→ Information provided
————
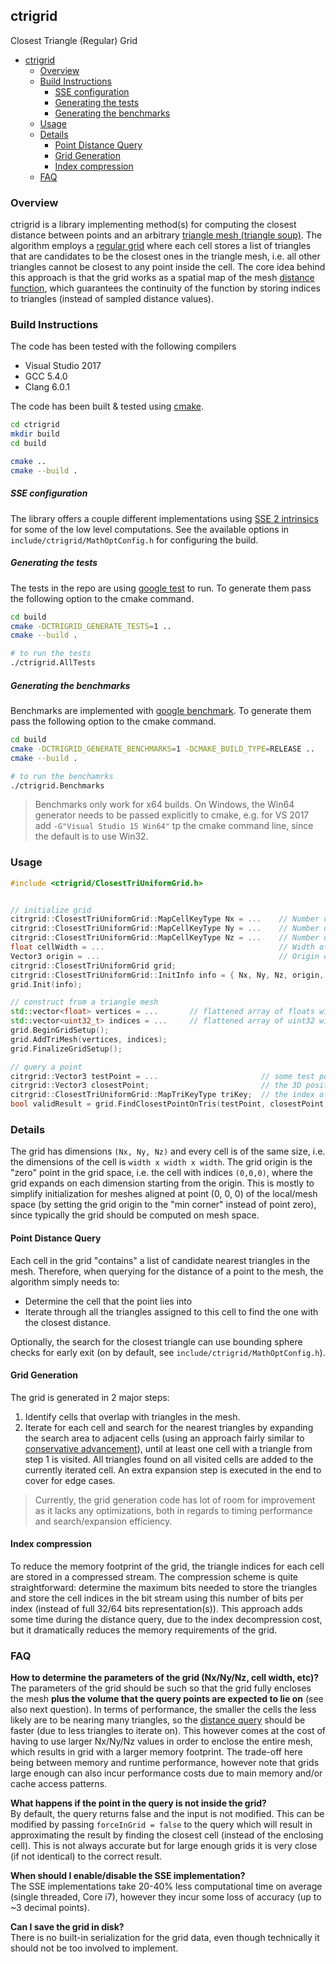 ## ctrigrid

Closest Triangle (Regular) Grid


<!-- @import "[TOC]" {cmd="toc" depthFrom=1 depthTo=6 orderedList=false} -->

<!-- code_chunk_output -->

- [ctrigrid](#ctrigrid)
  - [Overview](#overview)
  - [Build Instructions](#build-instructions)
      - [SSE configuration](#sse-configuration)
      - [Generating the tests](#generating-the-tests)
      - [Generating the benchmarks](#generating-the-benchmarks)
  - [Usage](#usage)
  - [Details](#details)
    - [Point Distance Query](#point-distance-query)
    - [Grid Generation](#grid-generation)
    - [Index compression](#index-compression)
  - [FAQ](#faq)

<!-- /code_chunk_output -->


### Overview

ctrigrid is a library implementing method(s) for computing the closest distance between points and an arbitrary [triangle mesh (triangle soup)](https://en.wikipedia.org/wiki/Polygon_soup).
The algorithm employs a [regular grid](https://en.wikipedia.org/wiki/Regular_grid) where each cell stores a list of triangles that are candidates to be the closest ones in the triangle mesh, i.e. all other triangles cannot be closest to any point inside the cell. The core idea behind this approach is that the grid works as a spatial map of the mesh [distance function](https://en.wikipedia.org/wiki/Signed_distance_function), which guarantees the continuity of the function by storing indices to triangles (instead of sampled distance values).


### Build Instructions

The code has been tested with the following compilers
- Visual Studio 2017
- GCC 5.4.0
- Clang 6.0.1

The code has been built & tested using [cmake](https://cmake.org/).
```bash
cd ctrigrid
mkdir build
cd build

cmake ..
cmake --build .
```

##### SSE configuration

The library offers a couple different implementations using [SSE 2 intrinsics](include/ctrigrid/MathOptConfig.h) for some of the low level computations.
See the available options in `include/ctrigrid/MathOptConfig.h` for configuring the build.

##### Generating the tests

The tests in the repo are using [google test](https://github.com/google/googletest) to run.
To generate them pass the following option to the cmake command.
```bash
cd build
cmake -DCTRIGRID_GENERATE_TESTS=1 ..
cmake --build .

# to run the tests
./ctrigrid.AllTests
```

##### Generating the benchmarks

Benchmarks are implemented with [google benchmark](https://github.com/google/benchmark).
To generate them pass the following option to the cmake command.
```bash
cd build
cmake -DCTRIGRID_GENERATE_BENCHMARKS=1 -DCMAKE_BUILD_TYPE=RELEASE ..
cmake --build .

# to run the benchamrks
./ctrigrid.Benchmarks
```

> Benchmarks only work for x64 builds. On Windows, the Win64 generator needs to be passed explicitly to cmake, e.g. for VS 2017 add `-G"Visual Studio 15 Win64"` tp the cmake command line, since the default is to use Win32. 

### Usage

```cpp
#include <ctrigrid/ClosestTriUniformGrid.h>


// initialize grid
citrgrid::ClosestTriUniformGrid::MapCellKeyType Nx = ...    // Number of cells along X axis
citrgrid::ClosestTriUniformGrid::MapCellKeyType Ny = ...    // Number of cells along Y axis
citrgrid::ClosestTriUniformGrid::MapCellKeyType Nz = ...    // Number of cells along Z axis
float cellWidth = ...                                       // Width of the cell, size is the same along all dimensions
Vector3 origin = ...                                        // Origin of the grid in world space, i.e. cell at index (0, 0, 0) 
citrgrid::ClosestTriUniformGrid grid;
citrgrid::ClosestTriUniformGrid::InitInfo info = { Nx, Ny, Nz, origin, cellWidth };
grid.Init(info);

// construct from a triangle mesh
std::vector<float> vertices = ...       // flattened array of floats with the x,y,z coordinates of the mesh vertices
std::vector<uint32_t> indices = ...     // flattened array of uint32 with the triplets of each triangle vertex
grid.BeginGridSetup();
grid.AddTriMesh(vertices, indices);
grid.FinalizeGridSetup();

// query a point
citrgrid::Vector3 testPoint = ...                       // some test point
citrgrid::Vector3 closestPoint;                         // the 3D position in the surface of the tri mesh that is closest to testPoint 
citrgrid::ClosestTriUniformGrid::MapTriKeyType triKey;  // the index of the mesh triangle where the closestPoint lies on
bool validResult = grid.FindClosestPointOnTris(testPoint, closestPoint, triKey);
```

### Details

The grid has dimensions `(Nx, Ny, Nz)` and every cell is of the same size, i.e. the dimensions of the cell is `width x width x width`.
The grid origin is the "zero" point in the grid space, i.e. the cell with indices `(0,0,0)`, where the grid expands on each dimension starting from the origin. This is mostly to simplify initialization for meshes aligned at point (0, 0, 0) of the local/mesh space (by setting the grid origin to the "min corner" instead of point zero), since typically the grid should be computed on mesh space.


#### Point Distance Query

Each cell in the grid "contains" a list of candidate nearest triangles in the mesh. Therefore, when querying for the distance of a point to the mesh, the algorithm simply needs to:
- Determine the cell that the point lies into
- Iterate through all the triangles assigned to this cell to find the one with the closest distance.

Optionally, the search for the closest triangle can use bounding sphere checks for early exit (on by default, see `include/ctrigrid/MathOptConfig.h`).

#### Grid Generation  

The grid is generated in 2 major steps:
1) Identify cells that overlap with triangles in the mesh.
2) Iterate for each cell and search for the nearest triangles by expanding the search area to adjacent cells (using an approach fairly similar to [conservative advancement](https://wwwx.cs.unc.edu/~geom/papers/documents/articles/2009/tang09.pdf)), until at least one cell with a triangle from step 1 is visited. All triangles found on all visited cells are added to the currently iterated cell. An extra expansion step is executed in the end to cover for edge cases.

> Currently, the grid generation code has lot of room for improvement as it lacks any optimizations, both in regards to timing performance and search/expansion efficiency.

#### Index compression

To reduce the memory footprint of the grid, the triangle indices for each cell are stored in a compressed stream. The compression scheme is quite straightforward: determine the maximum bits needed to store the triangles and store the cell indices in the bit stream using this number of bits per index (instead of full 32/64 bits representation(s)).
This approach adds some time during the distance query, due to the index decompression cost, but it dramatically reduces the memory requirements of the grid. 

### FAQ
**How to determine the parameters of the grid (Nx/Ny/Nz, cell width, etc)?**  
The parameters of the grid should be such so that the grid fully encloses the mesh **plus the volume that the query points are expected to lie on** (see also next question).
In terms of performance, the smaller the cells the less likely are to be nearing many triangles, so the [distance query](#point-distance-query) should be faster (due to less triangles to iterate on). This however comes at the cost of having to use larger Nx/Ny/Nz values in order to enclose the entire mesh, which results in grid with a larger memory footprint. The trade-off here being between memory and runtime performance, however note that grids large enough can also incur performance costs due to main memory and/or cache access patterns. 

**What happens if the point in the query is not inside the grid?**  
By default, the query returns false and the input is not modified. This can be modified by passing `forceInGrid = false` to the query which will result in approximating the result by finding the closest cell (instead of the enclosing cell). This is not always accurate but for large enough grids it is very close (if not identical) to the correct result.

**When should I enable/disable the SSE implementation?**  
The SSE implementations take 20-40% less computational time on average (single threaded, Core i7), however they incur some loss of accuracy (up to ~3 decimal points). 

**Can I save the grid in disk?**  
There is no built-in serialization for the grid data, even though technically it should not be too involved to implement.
————
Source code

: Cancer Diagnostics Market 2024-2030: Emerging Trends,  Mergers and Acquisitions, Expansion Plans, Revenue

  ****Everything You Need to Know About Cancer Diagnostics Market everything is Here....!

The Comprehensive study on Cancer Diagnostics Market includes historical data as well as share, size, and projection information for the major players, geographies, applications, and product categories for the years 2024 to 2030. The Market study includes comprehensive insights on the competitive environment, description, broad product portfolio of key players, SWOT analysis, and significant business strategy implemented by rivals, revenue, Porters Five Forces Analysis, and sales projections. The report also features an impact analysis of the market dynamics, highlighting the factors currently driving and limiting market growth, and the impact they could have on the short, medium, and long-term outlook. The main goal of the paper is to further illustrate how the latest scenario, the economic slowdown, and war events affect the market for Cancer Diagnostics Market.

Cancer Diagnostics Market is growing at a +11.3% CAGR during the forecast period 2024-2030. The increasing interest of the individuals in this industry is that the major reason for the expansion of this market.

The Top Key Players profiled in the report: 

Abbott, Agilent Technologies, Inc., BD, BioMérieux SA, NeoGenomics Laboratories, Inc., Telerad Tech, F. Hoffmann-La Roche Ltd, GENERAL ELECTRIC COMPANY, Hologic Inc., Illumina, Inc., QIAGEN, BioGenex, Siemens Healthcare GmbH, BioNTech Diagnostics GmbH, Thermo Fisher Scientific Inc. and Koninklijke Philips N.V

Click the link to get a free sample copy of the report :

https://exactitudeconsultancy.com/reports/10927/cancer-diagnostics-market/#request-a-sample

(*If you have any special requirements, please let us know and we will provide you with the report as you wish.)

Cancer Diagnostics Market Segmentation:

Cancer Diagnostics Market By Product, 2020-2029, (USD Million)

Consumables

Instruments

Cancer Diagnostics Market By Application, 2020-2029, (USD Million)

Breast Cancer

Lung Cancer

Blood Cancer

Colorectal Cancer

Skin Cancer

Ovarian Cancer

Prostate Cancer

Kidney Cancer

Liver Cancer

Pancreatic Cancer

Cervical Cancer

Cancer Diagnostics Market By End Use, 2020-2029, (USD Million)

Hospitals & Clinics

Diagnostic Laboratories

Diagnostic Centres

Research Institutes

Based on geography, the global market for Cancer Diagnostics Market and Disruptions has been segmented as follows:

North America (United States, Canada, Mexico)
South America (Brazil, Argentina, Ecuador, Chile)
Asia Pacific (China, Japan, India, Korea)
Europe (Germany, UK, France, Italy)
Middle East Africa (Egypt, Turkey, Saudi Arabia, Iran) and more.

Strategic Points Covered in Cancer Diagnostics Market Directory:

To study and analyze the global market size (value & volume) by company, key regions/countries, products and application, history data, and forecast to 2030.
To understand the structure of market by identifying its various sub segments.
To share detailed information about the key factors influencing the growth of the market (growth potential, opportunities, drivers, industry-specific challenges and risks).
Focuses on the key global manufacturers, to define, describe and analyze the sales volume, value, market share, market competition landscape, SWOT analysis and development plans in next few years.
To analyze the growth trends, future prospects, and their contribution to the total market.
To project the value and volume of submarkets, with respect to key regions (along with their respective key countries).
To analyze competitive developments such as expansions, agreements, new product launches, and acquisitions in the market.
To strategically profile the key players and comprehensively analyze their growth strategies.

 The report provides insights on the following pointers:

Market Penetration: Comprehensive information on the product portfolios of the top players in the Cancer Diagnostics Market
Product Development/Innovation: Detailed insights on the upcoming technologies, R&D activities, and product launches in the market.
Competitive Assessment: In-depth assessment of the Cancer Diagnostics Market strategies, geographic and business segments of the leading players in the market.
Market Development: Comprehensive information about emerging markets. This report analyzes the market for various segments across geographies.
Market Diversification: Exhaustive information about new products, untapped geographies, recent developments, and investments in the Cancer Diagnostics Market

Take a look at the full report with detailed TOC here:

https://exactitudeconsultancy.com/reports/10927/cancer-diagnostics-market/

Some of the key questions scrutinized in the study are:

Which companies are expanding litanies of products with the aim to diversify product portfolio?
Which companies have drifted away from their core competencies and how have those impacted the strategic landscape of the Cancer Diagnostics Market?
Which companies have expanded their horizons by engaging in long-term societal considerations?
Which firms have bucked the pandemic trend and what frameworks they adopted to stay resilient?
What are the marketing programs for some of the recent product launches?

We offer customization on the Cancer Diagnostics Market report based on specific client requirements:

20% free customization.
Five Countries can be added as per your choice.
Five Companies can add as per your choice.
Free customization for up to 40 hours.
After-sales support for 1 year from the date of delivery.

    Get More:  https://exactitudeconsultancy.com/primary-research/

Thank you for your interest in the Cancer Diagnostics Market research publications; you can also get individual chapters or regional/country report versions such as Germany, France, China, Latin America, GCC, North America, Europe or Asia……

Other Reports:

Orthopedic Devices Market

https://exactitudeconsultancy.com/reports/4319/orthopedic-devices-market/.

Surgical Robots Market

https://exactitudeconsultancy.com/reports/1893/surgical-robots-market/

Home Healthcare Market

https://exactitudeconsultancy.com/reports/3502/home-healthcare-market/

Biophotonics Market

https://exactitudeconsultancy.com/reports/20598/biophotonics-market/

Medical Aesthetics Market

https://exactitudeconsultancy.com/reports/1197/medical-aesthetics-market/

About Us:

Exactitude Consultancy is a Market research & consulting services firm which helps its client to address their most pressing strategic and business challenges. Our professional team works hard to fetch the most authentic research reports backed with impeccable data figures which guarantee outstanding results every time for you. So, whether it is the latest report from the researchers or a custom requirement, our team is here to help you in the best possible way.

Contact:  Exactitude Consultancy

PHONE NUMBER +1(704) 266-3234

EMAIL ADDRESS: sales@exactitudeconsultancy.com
————
→ Assignment
Set down, exactly as they stand above, the lines starting with the line with "- [SSE configuration](#sse-configuration)" and going on through the line with "### Overview", and no others.

→ Result of this exercise
      - [SSE configuration](#sse-configuration)
      - [Generating the tests](#generating-the-tests)
      - [Generating the benchmarks](#generating-the-benchmarks)
  - [Usage](#usage)
  - [Details](#details)
    - [Point Distance Query](#point-distance-query)
    - [Grid Generation](#grid-generation)
    - [Index compression](#index-compression)
  - [FAQ](#faq)

<!-- /code_chunk_output -->


### Overview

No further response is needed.